[Items in a dataset]
= = = = = = =

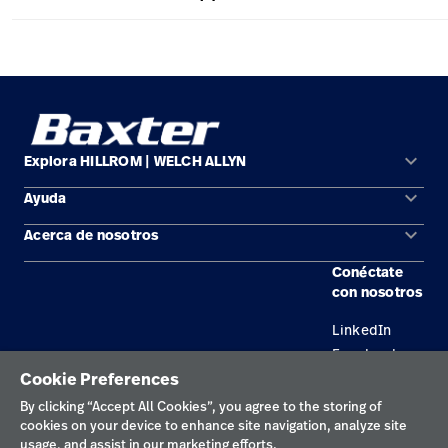
keyboard_arrow_down
Explora HILLROM | WELCH ALLYN
keyboard_arrow_down
Ayuda
Soluciones
keyboard_arrow_down
Acerca de nosotros
Comunícate con nosotros
Productos
Conéctate
Ubicaciones
Encuentra un distribuidor
Servicios
con nosotros
Carreras
Mantenimiento y reparación de equipos
Conocimientos
LinkedIn
Facebook
Cookie Preferences
By clicking “Accept All Cookies”, you agree to the storing of
Política de privacidad
cookies on your device to enhance site navigation, analyze site
Términos de uso
usage, and assist in our marketing efforts.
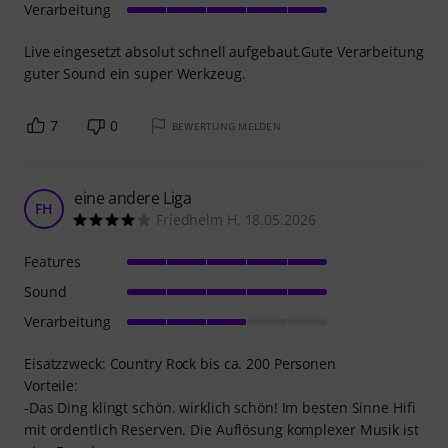
Verarbeitung
Live eingesetzt absolut schnell aufgebaut.Gute Verarbeitung
guter Sound ein super Werkzeug.
7
0
BEWERTUNG MELDEN
eine andere Liga
FH
Friedhelm H. 18.05.2026
Features
Sound
Verarbeitung
Eisatzzweck: Country Rock bis ca. 200 Personen
Vorteile:
-Das Ding klingt schön. wirklich schön! Im besten Sinne Hifi
mit ordentlich Reserven. Die Auflösung komplexer Musik ist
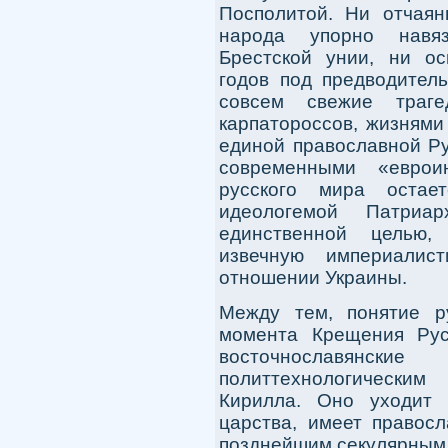
Посполитой. Ни отчаян
народа упорно навяз
Брестской унии, ни ос
годов под предводитель
совсем свежие траге
карпатороссов, жизнями
единой православной Ру
современными «еврои
русского мира остае
идеологемой Патриа
единственной целью,
извечную империалис
отношении Украины.
Между тем, понятие р
момента Крещения Рус
восточнославянск
политтехнологическ
Кирилла. Оно уходит 
царства, имеет правосл
позднейшим секулярным 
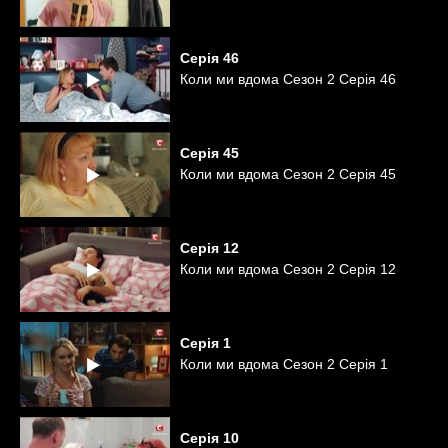
Серія
46
Коли ми вдома Сезон 2 Серія 46
Серія
45
Коли ми вдома Сезон 2 Серія 45
Серія
12
Коли ми вдома Сезон 2 Серія 12
Серія
1
Коли ми вдома Сезон 2 Серія 1
Серія
10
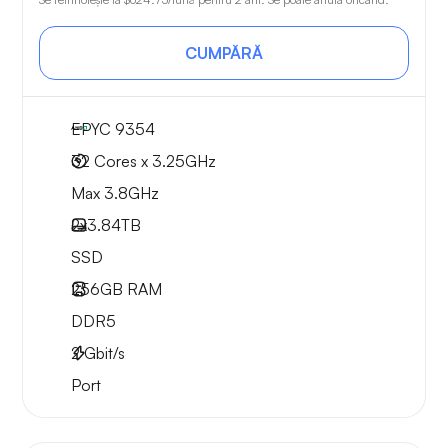
CUMPĂRĂ
EPYC 9354
32 Cores x 3.25GHz
Max 3.8GHz
2x
3.84TB
SSD
256GB
RAM
DDR5
2
Gbit/s
Port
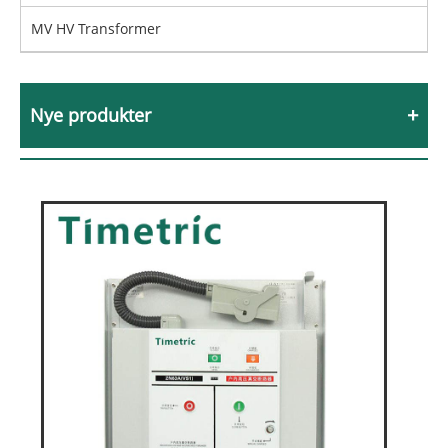
MV HV Transformer
Nye produkter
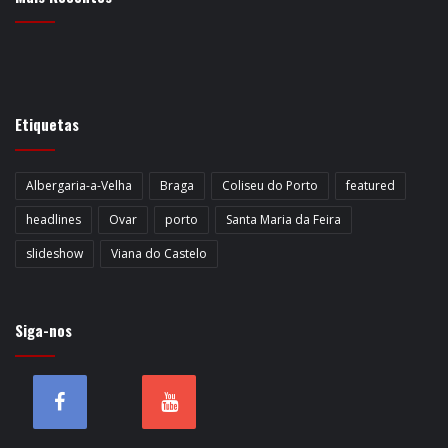
Etiquetas
Albergaria-a-Velha
Braga
Coliseu do Porto
featured
headlines
Ovar
porto
Santa Maria da Feira
slideshow
Viana do Castelo
Siga-nos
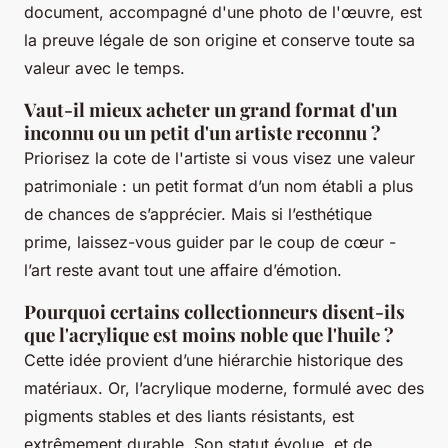
document, accompagné d'une photo de l'œuvre, est
la preuve légale de son origine et conserve toute sa
valeur avec le temps.
Vaut-il mieux acheter un grand format d'un
inconnu ou un petit d'un artiste reconnu ?
Priorisez la cote de l'artiste si vous visez une valeur
patrimoniale : un petit format d’un nom établi a plus
de chances de s’apprécier. Mais si l’esthétique
prime, laissez-vous guider par le coup de cœur -
l’art reste avant tout une affaire d’émotion.
Pourquoi certains collectionneurs disent-ils
que l'acrylique est moins noble que l'huile ?
Cette idée provient d’une hiérarchie historique des
matériaux. Or, l’acrylique moderne, formulé avec des
pigments stables et des liants résistants, est
extrêmement durable. Son statut évolue, et de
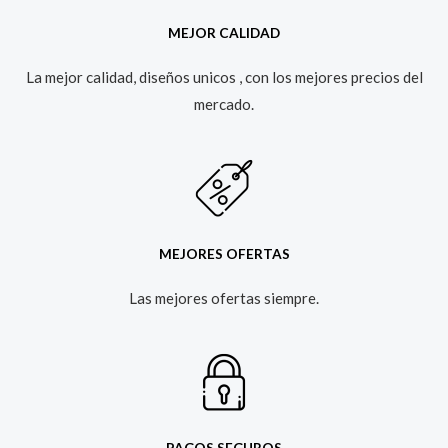
MEJOR CALIDAD
La mejor calidad, diseños unicos , con los mejores precios del
mercado.​
MEJORES OFERTAS
Las mejores ofertas siempre.​
PAGOS SEGUROS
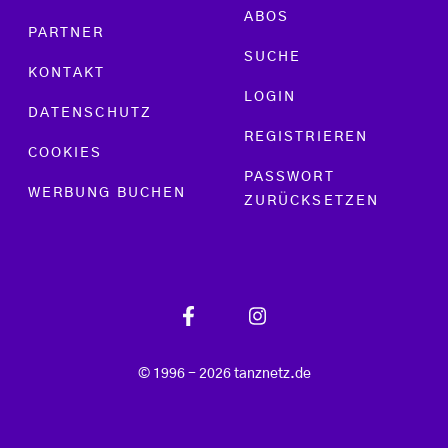
ABOS
PARTNER
SUCHE
KONTAKT
LOGIN
DATENSCHUTZ
REGISTRIEREN
COOKIES
PASSWORT
WERBUNG BUCHEN
ZURÜCKSETZEN
© 1996 - 2026 tanznetz.de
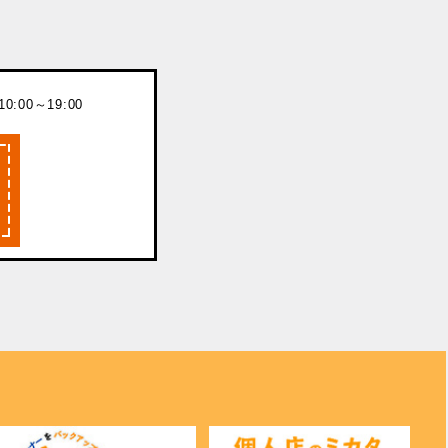
:00～19:00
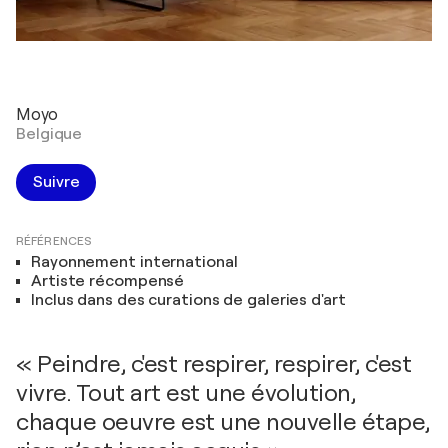
Moyo
Belgique
Suivre
RÉFÉRENCES
Rayonnement international
Artiste récompensé
Inclus dans des curations de galeries d'art
« Peindre, c'est respirer, respirer, c'est
vivre. Tout art est une évolution,
chaque oeuvre est une nouvelle étape,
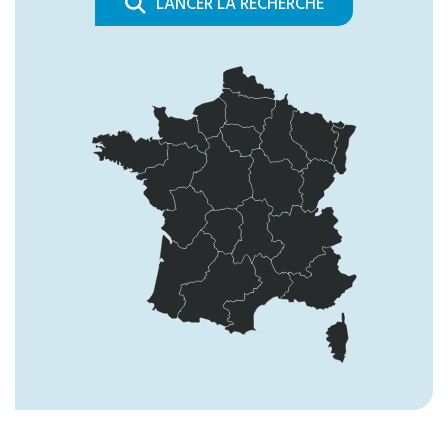
LANCER LA RECHERCHE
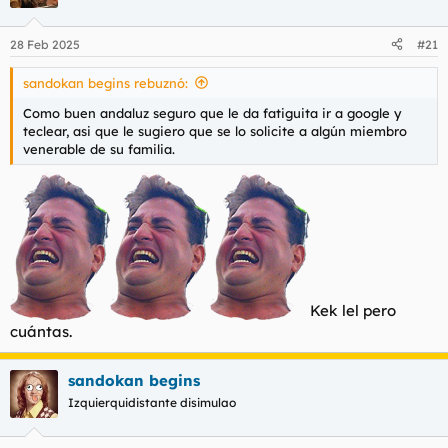
i
o
n
28 Feb 2025
#21
e
s
sandokan begins rebuznó:
:
Como buen andaluz seguro que le da fatiguita ir a google y
teclear, asi que le sugiero que se lo solicite a algún miembro
venerable de su familia.
Kek lel pero
cuántas.
sandokan begins
Izquierquidistante disimulao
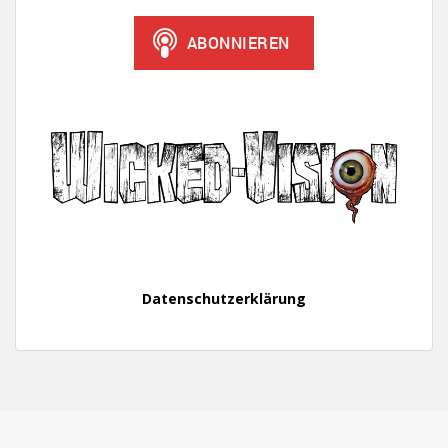
Datenschutzerklärung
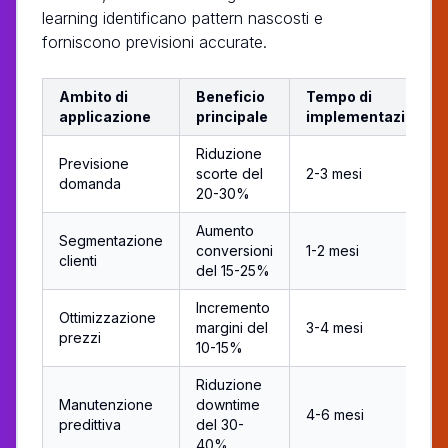
learning identificano pattern nascosti e
forniscono previsioni accurate.
Ambito di
Beneficio
Tempo di
applicazione
principale
implementazione
Riduzione
Previsione
scorte del
2-3 mesi
domanda
20-30%
Aumento
Segmentazione
conversioni
1-2 mesi
clienti
del 15-25%
Incremento
Ottimizzazione
margini del
3-4 mesi
prezzi
10-15%
Riduzione
Manutenzione
downtime
4-6 mesi
predittiva
del 30-
40%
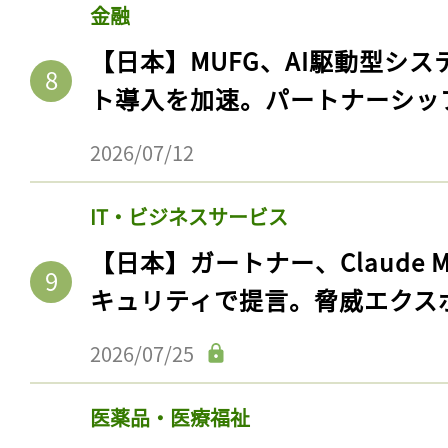
金融
【日本】MUFG、AI駆動型シス
ト導入を加速。パートナーシッ
2026/07/12
IT・ビジネスサービス
【日本】ガートナー、Claude 
キュリティで提言。脅威エクス
2026/07/25
医薬品・医療福祉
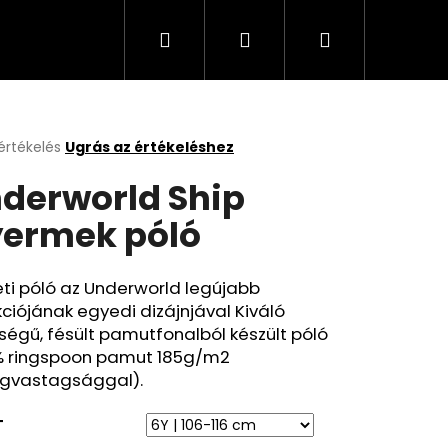
Keresés
Bejelentkezés
Kosár
értékelés
Ugrás az értékeléshez
k
derworld Ship
s
lése
ermek póló
.
ti póló az Underworld legújabb
kciójának egyedi dizájnjával Kiváló
égű, fésült pamutfonalból készült póló
% ringspoon pamut 185g/m2
gvastagsággal).
T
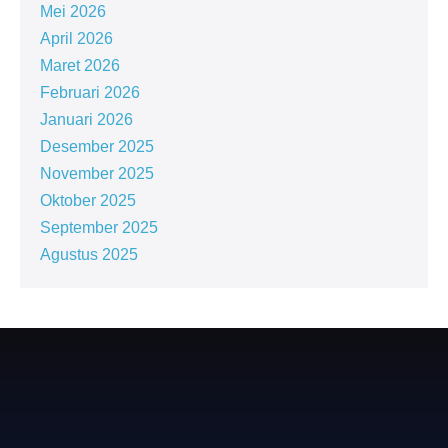
Mei 2026
April 2026
Maret 2026
Februari 2026
Januari 2026
Desember 2025
November 2025
Oktober 2025
September 2025
Agustus 2025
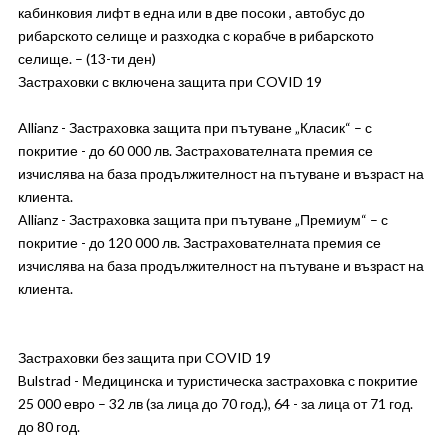
кабинковия лифт в една или в две посоки , автобус до
рибарското селище и разходка с корабче в рибарското
селище. – (13-ти ден)
Застраховки с включена защита при COVID 19
Allianz - Застраховка защита при пътуване „Класик“ – с
покритие - до 60 000 лв. Застрахователната премия се
изчислява на база продължителност на пътуване и възраст на
клиента.
Allianz - Застраховка защита при пътуване „Премиум“ – с
покритие - до 120 000 лв. Застрахователната премия се
изчислява на база продължителност на пътуване и възраст на
клиента.
Застраховки без защита при COVID 19
Bulstrad - Медицинска и туристическа застраховка с покритие
25 000 евро – 32 лв (за лица до 70 год.), 64 - за лица от 71 год.
до 80 год.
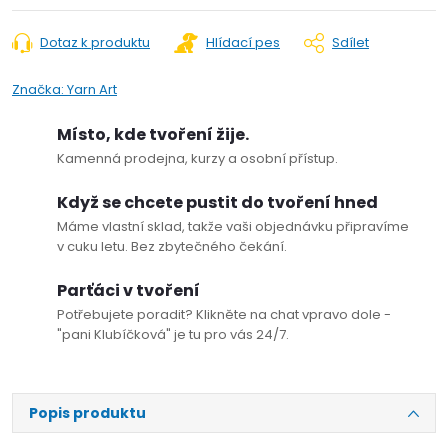
Dotaz k produktu
Hlídací pes
Sdílet
Značka:
Yarn Art
Místo, kde tvoření žije.
Kamenná prodejna, kurzy a osobní přístup.
Když se chcete pustit do tvoření hned
Máme vlastní sklad, takže vaši objednávku připravíme
v cuku letu. Bez zbytečného čekání.
Parťáci v tvoření
Potřebujete poradit? Klikněte na chat vpravo dole -
"pani Klubíčková" je tu pro vás 24/7.
Popis produktu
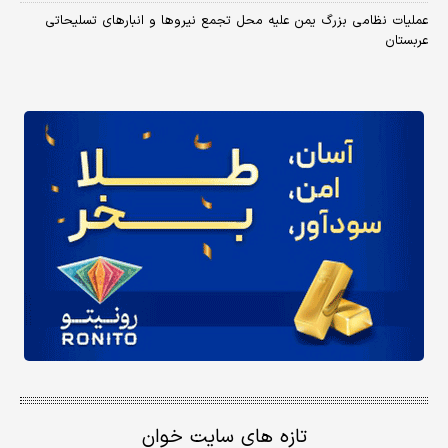
عملیات نظامی بزرگ یمن علیه محل تجمع نیروها و انبارهای تسلیحاتی
عربستان
تازه های سایت خوان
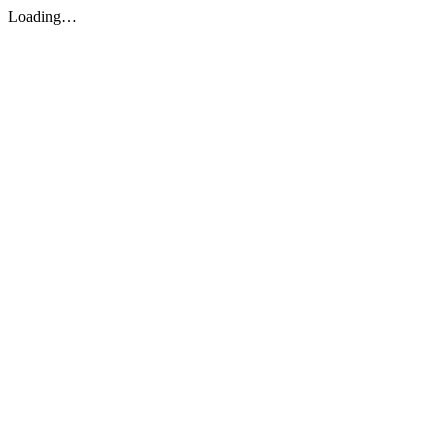
Loading…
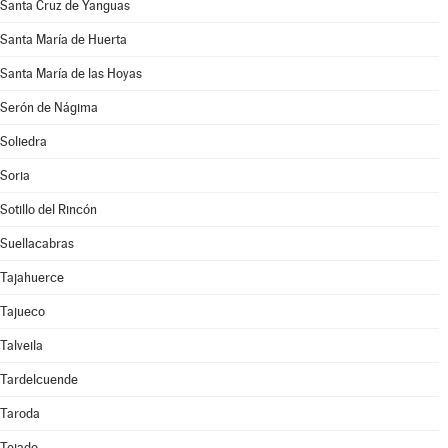
Santa Cruz de Yanguas
Santa María de Huerta
Santa María de las Hoyas
Serón de Nágima
Soliedra
Soria
Sotillo del Rincón
Suellacabras
Tajahuerce
Tajueco
Talveila
Tardelcuende
Taroda
Tejado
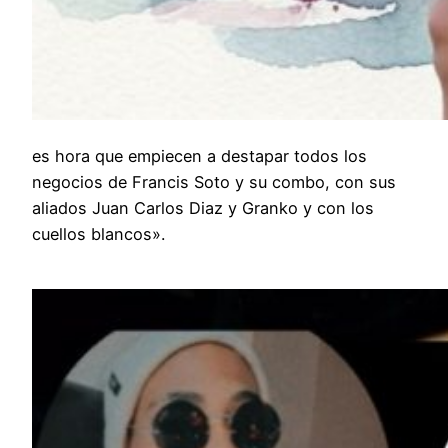
es hora que empiecen a destapar todos los
negocios de Francis Soto y su combo, con sus
aliados Juan Carlos Diaz y Granko y con los
cuellos blancos».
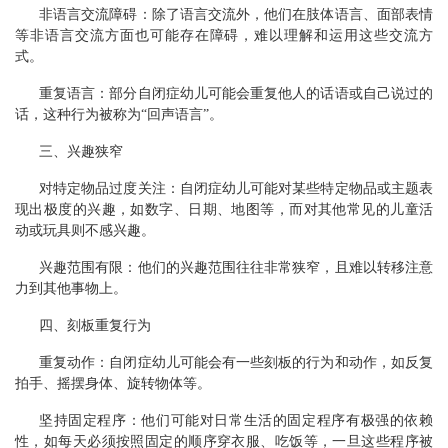
非语言交流障碍：除了语言交流外，他们在肢体语言、面部表情
等非语言交流方面也可能存在障碍，难以理解和运用这些交流方
式。
重复语言：部分自闭症幼儿可能会重复他人的话语或自己说过的
话，这种行为被称为“回声语言”。
三、兴趣狭窄
对特定物品过度关注：自闭症幼儿可能对某些特定物品或主题表
现出极度的兴趣，如数字、日期、地图等，而对其他常见的儿童活
动或玩具则不感兴趣。
兴趣范围有限：他们的兴趣范围往往非常狭窄，且难以转移注意
力到其他事物上。
四、刻板重复行为
重复动作：自闭症幼儿可能会有一些刻板的行为和动作，如反复
拍手、摇摆身体、旋转物体等。
坚持固定程序：他们可能对日常生活的固定程序有极强的依赖
性，如每天必须按照固定的顺序穿衣服、吃饭等，一旦这些程序被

= = = = = = =

Rewrite the part of the entries that opens at their start and closes with the line containing "Nye produkter", replacing "Verarbeitung" with "Qualität" and keeping everything else unchanged. Omit the pictures from the output.

_TASK RESPONSE_
keyboard_arrow_down
Explora HILLROM | WELCH ALLYN
keyboard_arrow_down
Ayuda
Soluciones
keyboard_arrow_down
Acerca de nosotros
Comunícate con nosotros
Productos
Conéctate
Ubicaciones
Encuentra un distribuidor
Servicios
con nosotros
Carreras
Mantenimiento y reparación de equipos
Conocimientos
LinkedIn
Facebook
Cookie Preferences
By clicking “Accept All Cookies”, you agree to the storing of
Política de privacidad
cookies on your device to enhance site navigation, analyze site
Términos de uso
usage, and assist in our marketing efforts.
Qualität
Live eingesetzt absolut schnell aufgebaut.Gute Qualität
guter Sound ein super Werkzeug.
7
0
BEWERTUNG MELDEN
eine andere Liga
FH
Friedhelm H. 18.05.2026
Features
Sound
Qualität
Eisatzzweck: Country Rock bis ca. 200 Personen
Vorteile:
-Das Ding klingt schön. wirklich schön! Im besten Sinne Hifi
mit ordentlich Reserven. Die Auflösung komplexer Musik ist
Посполитой. Ни отчаян
народа упорно навяз
Брестской унии, ни ос
годов под предводитель
совсем свежие траге
карпатороссов, жизнями
единой православной Ру
современными «еврои
русского мира остае
идеологемой Патриа
единственной целью,
извечную империалис
отношении Украины.
Между тем, понятие р
момента Крещения Рус
восточнославянск
политтехнологическ
Кирилла. Оно уходит 
царства, имеет правосл
позднейшим секулярным 
Серія
46
Коли ми вдома Сезон 2 Серія 46
Серія
45
Коли ми вдома Сезон 2 Серія 45
Серія
12
Коли ми вдома Сезон 2 Серія 12
Серія
1
Коли ми вдома Сезон 2 Серія 1
Серія
10
CUMPĂRĂ
EPYC 9354
32 Cores x 3.25GHz
Max 3.8GHz
2x
3.84TB
SSD
256GB
RAM
DDR5
2
Gbit/s
Port
MV HV Transformer
Nye produkter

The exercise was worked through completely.